Skip to content

Ingesting Sources

WikiMind supports four source types: web URLs, PDFs, raw text, and YouTube videos. Every ingested source is automatically compiled into a structured wiki article by an LLM.

Inbox — paste URLs, upload PDFs, or drag and drop

Source Types

Web URLs

Ingest any web page. WikiMind uses trafilatura to extract clean text from HTML, stripping navigation, ads, and boilerplate.

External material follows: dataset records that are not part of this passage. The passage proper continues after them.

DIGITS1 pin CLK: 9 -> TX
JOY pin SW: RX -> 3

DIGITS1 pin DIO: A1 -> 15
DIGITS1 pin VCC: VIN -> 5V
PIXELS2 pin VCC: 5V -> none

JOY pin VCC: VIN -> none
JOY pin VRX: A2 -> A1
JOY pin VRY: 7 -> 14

curl -X POST http://localhost:7842/ingest/url \
  -H "Content-Type: application/json" \
  -d '{"url": "https://example.com/article"}'

The URL adapter also handles:

  • PDF URLs -- If the URL path ends with .pdf or the response Content-Type is application/pdf, WikiMind downloads the file and routes it to the PDF adapter automatically.
  • YouTube URLs -- URLs containing youtube.com or youtu.be are routed to the YouTube adapter.

PDF Documents

Upload PDF files for structured extraction. WikiMind uses docling-serve as a sidecar for high-quality extraction including heading hierarchy, tables, and OCR. If docling-serve is unavailable, it falls back to basic text extraction via pymupdf.

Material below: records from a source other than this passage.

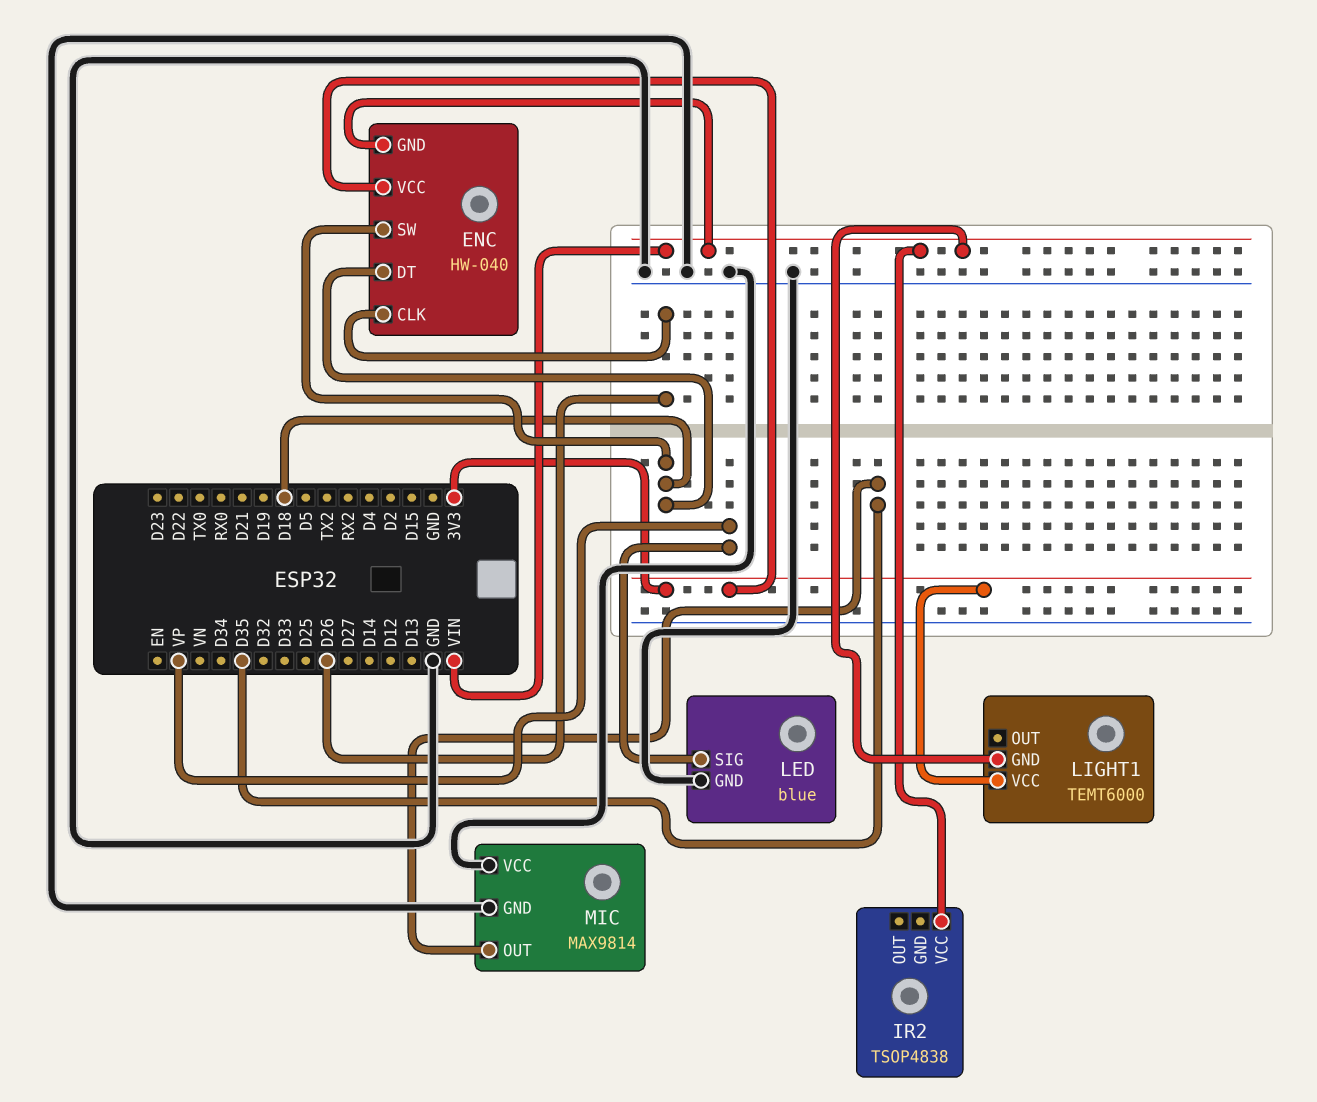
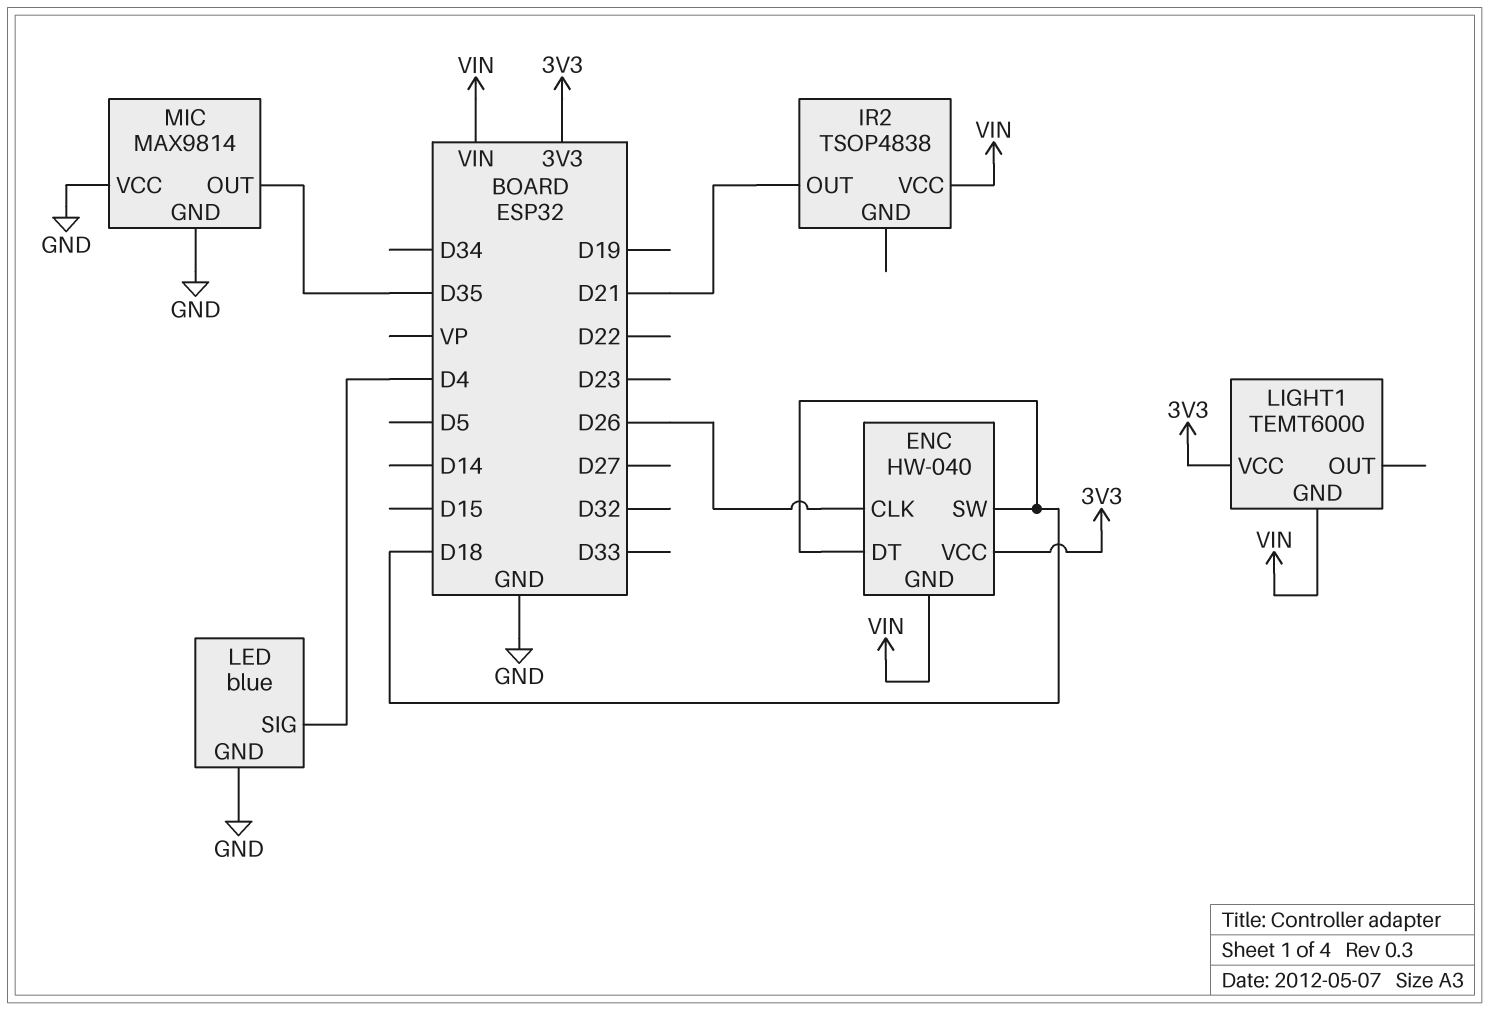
IR2 pin OUT: none -> D21
LED pin SIG: VP -> D4

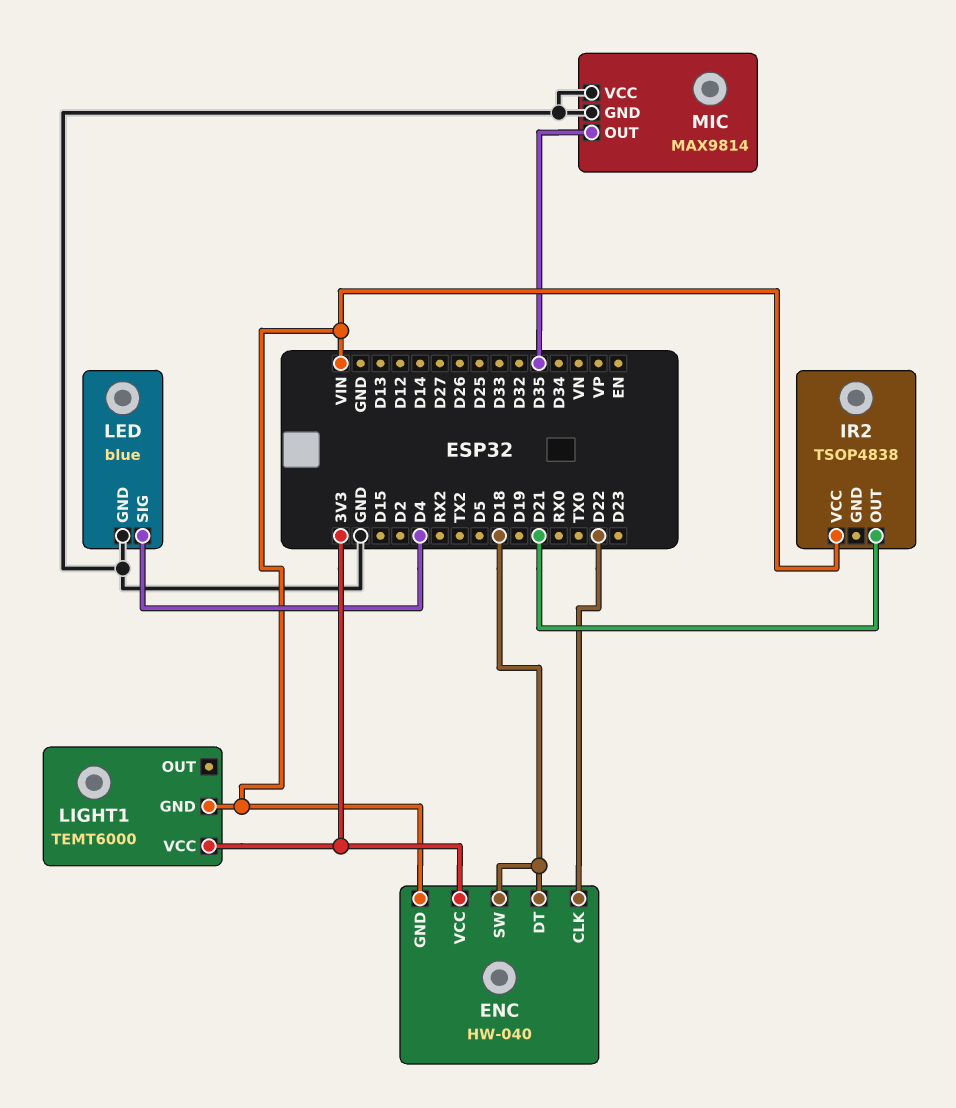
ENC pin CLK: D26 -> D22

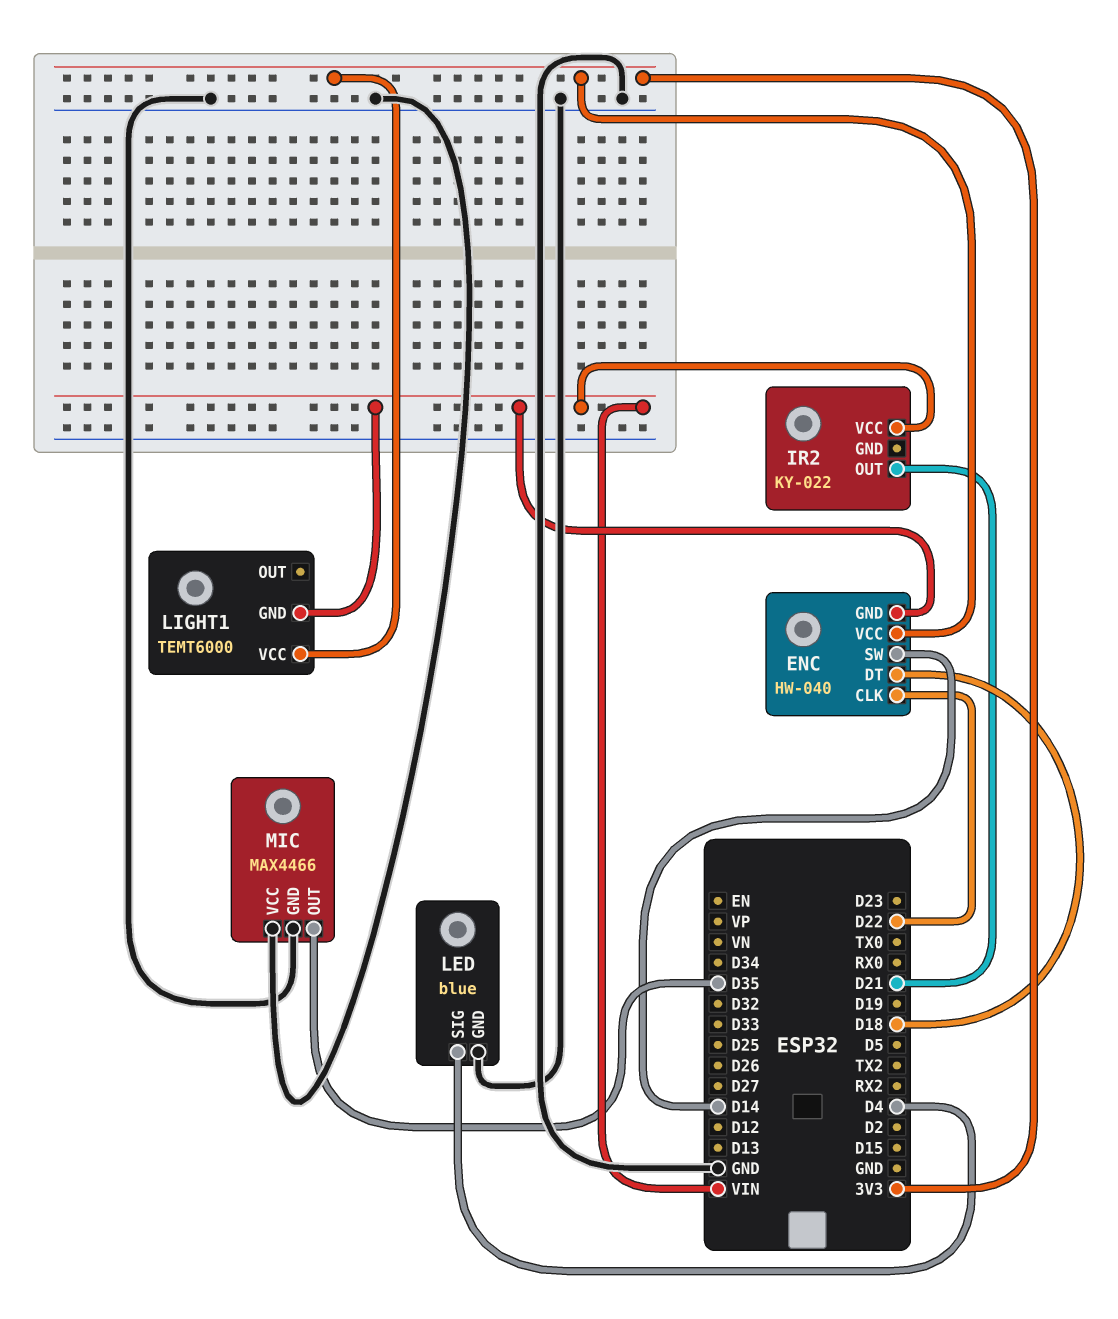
ENC pin SW: D18 -> D14
IR2: TSOP4838 -> KY-022
MIC: MAX9814 -> MAX4466

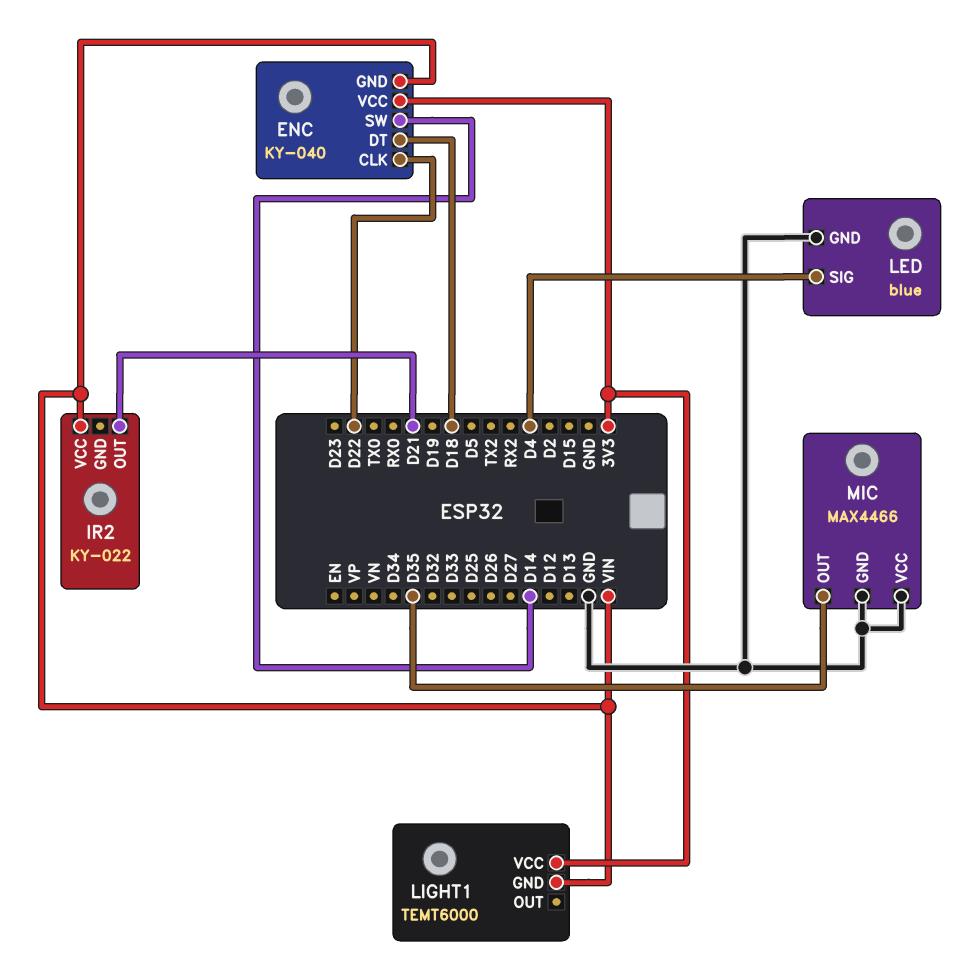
ENC: HW-040 -> KY-040

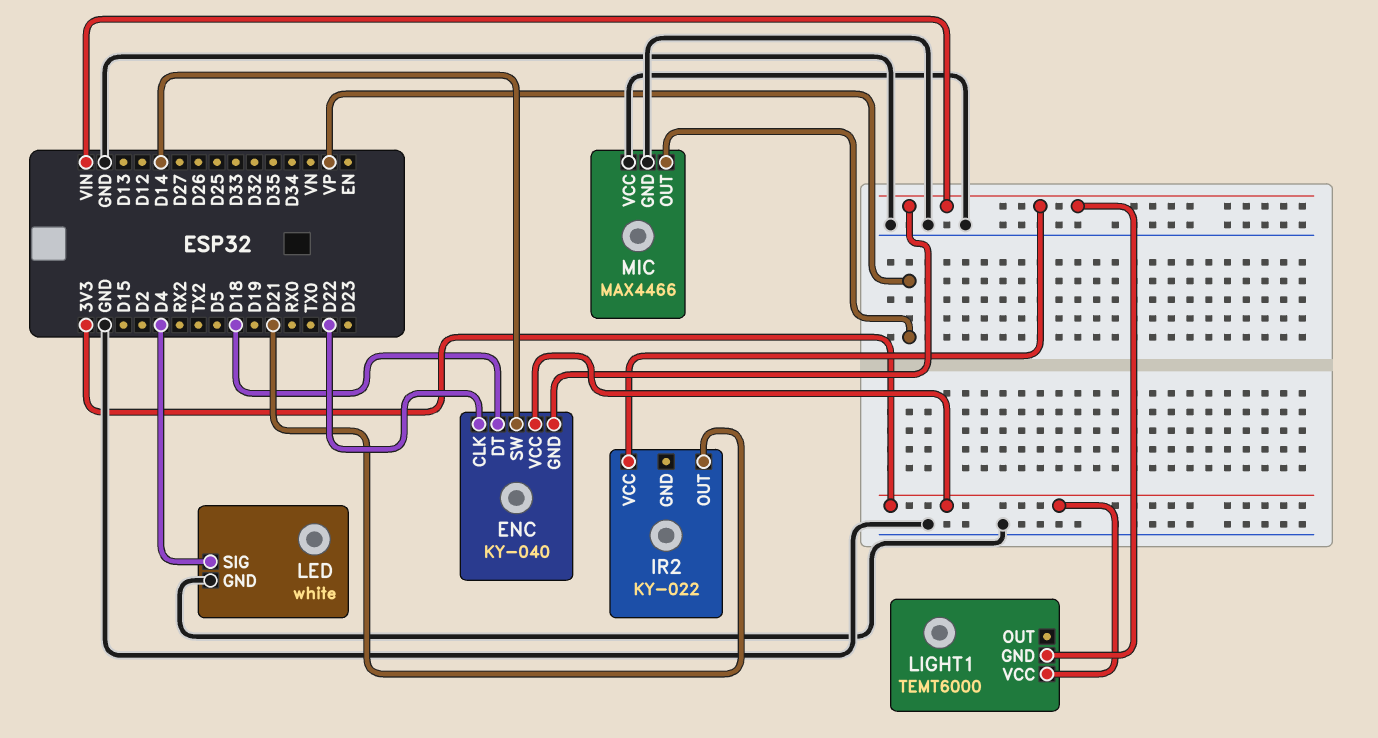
LED: blue -> white
MIC pin OUT: D35 -> VP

curl -X POST http://localhost:7842/ingest/pdf \
  -F "file=@research-paper.pdf"

PDF-specific features:

  • Vision-enhanced slide decks -- Pages with little text (diagrams, charts, cover slides) are rendered as images and described by a multimodal LLM. Controlled by WIKIMIND_VISION_ENABLED (default: true).
  • Image extraction -- Figures and tables are extracted from PDFs and served via the /images/ endpoint. Displayed alongside articles in the frontend.
  • Structured extraction -- docling-serve preserves heading hierarchy, table structure, and performs OCR on scanned pages.

Raw Text

Paste notes, meeting transcripts, or any plain text:

curl -X POST http://localhost:7842/ingest/text \
  -H "Content-Type: application/json" \
  -d '{"content": "Your text content here...", "title": "Optional title"}'

If no title is provided, the compiler generates one from the content.

YouTube Videos

Ingest YouTube videos by URL. WikiMind extracts the transcript using youtube-transcript-api:

curl -X POST http://localhost:7842/ingest/url \
  -H "Content-Type: application/json" \
  -d '{"url": "https://www.youtube.com/watch?v=VIDEO_ID"}'

Both youtube.com and youtu.be short links are supported.

Auto-Compilation

By default, ingested sources are automatically queued for compilation (auto_compile: true). You can disable this per request:

{
  "url": "https://example.com/article",
  "auto_compile": false
}

Sources with auto_compile: false are saved with status ingested and must be compiled manually via the jobs API or recompile endpoint.

Deduplication

Sources are deduplicated by content hash. If you ingest the same URL or upload the same PDF twice, the second attempt returns the existing source without reprocessing.

Source Lifecycle

Each source progresses through these statuses:

Status Meaning
ingested Source saved, not yet compiled
processing Compilation in progress
compiled Wiki article generated successfully
failed Compilation failed (check error message)

Managing Sources

List sources

# All sources
curl http://localhost:7842/ingest/sources

# Filter by status
curl "http://localhost:7842/ingest/sources?status=compiled&limit=10"

Get a source

curl http://localhost:7842/ingest/sources/{source_id}

Delete a source

curl -X DELETE http://localhost:7842/ingest/sources/{source_id}

View the original document

For PDFs and HTML sources, you can retrieve the original file:

curl http://localhost:7842/ingest/sources/{source_id}/original

Text and YouTube sources do not have an original document file and return 404.